Access: Duplicates in Your DataBy
Whenever you work with data, you will inevitably encounter duplicates. Whether they come from imported data, processes being run twice, or somewhere else, they need to be managed. There are several questions to keep in mind: Are there duplicates? What data has been duplicated? Which records need to stay? How should the duplicates be removed?
CHECK FOR DUPLICATES
The first thing to do is create a query to find out if there are duplicates. For sample purposes, I created a table called “Copy of the Direct Materials Budget” in our test database and duplicated the records in the Direct Materials Needed category. This results in 86 original records and 24 duplicates, which will allow us to create a process to find and eliminate the duplicates.
Create a query using the Copy of Direct Materials Budget table as the source. Add the Category, Budget Item, and Production Units fields to the design grid. Run the query. There will be 110 records. Return to Design view and click the Totals button. Run the query again, and there will now be 86 unique items based on these three fields. Save the query as “Unique Records.”

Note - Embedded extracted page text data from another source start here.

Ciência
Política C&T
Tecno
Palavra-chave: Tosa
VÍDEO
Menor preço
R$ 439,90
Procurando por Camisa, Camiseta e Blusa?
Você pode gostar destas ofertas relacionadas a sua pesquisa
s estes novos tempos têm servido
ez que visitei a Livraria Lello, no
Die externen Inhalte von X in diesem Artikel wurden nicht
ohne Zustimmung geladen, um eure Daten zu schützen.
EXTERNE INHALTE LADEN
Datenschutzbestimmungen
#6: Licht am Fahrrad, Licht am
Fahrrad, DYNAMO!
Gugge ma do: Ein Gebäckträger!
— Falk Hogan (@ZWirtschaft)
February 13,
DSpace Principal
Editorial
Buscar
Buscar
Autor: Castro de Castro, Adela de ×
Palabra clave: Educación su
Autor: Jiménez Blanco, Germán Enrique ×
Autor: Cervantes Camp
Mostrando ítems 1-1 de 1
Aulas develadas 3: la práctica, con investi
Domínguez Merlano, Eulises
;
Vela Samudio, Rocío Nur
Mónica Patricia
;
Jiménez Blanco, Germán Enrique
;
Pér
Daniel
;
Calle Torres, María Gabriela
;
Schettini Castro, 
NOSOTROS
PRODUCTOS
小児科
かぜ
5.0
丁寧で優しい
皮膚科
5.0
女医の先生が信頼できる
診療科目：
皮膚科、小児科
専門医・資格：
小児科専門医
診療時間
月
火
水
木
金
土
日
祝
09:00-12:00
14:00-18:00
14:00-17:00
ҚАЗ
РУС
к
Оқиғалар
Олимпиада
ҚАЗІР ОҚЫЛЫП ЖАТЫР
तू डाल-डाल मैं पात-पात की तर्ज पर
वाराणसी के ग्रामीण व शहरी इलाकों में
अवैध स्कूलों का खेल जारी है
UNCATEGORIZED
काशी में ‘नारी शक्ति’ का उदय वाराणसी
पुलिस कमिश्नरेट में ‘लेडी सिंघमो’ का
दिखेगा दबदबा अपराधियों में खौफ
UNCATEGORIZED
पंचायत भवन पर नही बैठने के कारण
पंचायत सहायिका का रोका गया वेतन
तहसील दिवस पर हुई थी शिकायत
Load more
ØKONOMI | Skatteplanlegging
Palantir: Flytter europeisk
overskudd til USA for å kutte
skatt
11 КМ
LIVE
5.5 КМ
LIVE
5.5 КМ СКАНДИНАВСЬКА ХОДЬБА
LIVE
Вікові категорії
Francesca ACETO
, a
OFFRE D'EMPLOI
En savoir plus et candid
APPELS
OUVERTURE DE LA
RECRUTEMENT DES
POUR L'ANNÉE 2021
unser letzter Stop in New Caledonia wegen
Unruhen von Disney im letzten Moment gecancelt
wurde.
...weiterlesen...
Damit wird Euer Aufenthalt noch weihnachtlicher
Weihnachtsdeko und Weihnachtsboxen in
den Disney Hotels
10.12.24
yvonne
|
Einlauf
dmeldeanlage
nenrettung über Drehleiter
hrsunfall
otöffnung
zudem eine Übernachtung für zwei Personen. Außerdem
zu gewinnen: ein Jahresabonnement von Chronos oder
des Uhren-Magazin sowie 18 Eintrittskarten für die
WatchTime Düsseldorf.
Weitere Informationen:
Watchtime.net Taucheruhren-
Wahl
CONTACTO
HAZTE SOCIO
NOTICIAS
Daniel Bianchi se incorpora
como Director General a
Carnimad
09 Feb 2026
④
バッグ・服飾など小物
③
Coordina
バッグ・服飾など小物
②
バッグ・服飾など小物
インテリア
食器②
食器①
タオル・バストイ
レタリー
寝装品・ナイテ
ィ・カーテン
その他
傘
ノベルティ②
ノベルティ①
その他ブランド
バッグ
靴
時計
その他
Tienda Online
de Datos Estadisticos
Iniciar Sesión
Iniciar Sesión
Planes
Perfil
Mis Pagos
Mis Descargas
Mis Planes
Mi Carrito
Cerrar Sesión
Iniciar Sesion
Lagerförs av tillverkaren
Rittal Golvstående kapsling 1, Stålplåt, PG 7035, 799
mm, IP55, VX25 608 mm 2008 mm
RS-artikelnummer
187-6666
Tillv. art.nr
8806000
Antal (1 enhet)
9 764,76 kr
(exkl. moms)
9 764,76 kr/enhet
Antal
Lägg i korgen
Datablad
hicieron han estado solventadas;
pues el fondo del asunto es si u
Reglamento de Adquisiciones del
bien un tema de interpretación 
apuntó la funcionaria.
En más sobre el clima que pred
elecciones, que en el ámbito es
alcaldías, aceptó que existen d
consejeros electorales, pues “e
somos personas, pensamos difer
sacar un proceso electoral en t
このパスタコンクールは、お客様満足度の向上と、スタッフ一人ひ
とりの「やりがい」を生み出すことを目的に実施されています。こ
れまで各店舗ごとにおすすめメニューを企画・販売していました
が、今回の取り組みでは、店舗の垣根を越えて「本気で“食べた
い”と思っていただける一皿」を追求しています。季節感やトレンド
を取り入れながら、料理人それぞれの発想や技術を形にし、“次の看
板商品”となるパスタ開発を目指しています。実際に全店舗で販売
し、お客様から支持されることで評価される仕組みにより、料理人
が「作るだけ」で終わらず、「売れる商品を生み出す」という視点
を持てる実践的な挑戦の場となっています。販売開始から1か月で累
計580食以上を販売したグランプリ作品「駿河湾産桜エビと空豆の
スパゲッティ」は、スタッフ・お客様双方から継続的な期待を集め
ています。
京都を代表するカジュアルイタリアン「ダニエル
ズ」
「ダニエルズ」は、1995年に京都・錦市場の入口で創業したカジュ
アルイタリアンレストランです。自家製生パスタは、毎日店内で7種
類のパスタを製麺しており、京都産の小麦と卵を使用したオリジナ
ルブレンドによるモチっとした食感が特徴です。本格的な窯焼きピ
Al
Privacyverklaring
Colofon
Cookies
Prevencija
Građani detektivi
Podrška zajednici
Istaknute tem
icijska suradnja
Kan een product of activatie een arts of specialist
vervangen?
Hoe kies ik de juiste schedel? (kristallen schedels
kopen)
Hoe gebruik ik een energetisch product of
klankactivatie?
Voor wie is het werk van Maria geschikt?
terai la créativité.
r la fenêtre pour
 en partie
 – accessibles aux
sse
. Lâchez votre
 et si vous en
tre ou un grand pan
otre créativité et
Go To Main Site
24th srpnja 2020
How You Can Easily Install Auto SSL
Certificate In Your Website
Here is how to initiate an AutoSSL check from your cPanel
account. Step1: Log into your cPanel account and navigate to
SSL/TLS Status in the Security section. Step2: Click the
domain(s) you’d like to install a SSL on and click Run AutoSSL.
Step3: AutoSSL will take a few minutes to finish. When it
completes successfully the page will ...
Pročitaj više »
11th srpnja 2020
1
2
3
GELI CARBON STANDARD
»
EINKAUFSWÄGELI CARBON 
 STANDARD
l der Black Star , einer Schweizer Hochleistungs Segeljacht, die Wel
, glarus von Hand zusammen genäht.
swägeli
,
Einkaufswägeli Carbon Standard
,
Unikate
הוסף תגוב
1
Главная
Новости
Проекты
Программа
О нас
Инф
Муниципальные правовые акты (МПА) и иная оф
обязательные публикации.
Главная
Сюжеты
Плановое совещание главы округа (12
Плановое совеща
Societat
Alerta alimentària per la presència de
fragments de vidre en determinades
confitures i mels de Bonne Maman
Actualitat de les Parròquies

The next step is to identify the duplicates in detail so that we can determine how to resolve the problem. For this particular table, we have lines for the combinations of Category, Budget Item, and Production Units fields. To see which ones are duplicated, we will create a query that shows us which combinations occur more than once.
Create a query with the Copy of Direct Materials Budget table as the source. Add the Category, Budget Item, Production Units, and Sort Order fields to the query. Click the Totals button. To count how many records have the same Category, Budget Item, and Production Units, change the Total line for the Sort Order field from Group By to Sort. Add a Criteria of >1 to the Sort Order field (see Figure 1). This will identify only the duplicates. Save the query as “Duplicate Items.” Run the query, then save and close it.
Now that we have identified the duplicates, we need to create a table to store them so that we can select which ones to keep. The duplicate records may be completely identical, or there may be some unique fields in the record.
Create a query using the Copy of Direct Materials Budget table and Duplicate Items query as the data sources. Link the two via the Category, Budget Item, and Production Units fields. Add all the fields from the Copy of Direct Materials Budget table to the design grid (see Figure 2). Change the query to a Make Table query, assigning the table name “Duplicate Item Detail.” Save the query as “Duplicate Details.” Run the query, then save and close it.
Now we need to remove the duplicated records and put back the unique ones. Create a query using the Copy of Direct Materials Budget table as the table source. By looking at the results of the Duplicate Details query, we can see that all the duplicate records have a Category value of “Direct Materials Needed.” So add the Category field to the query design. Change the query type to a Delete Query, and add “Direct Materials Needed” as the Criteria. Save the query as “Delete Duplicates.” Run the query to delete the duplicates, then close it.
The last step is to add the unduplicated items back to the table. There are several ways to do this:
- If you already have a process to add the records, just run it again to add the unduplicated records back to the Copy of Direct Materials Budget table.
- If the entire record is duplicated, then you can create a query from the Duplicate Items Detail table and simply click the Totals button to group by each field. Then change the query type to Append. Save the query as “Append Unduplicated Records.” Run, save, and close the query.
- If the records have the same Category, Budget Items, and Production Units, but the rest of the data is different, you need to choose which records to keep. Add a field to the Duplicate Items Detail table to check off the ones you want to keep. I added a Yes/No field called “Keep.” Review each item in the Duplicate Items Detail table, putting a check in the Keep field for the records you want to keep. Then create a query with the Duplicate Items Detail as the source. Add all the fields to the design. Set the Criteria for the Keep field to “Yes.” Now it will only select the records that you chose to keep. Make the query an Append query and run it to append the records to the Copy of Direct Materials Budget table. You don’t need to save the query if you aren’t going to use it again.
Download this month’s database here: SF_AUG_2015.
SF BEST PRACTICES
When you find duplicates in a table, carefully create a process to delete the duplicates and add back the ones you want to keep. In case anything goes wrong in your process, first create a backup of the database by copying it to another location.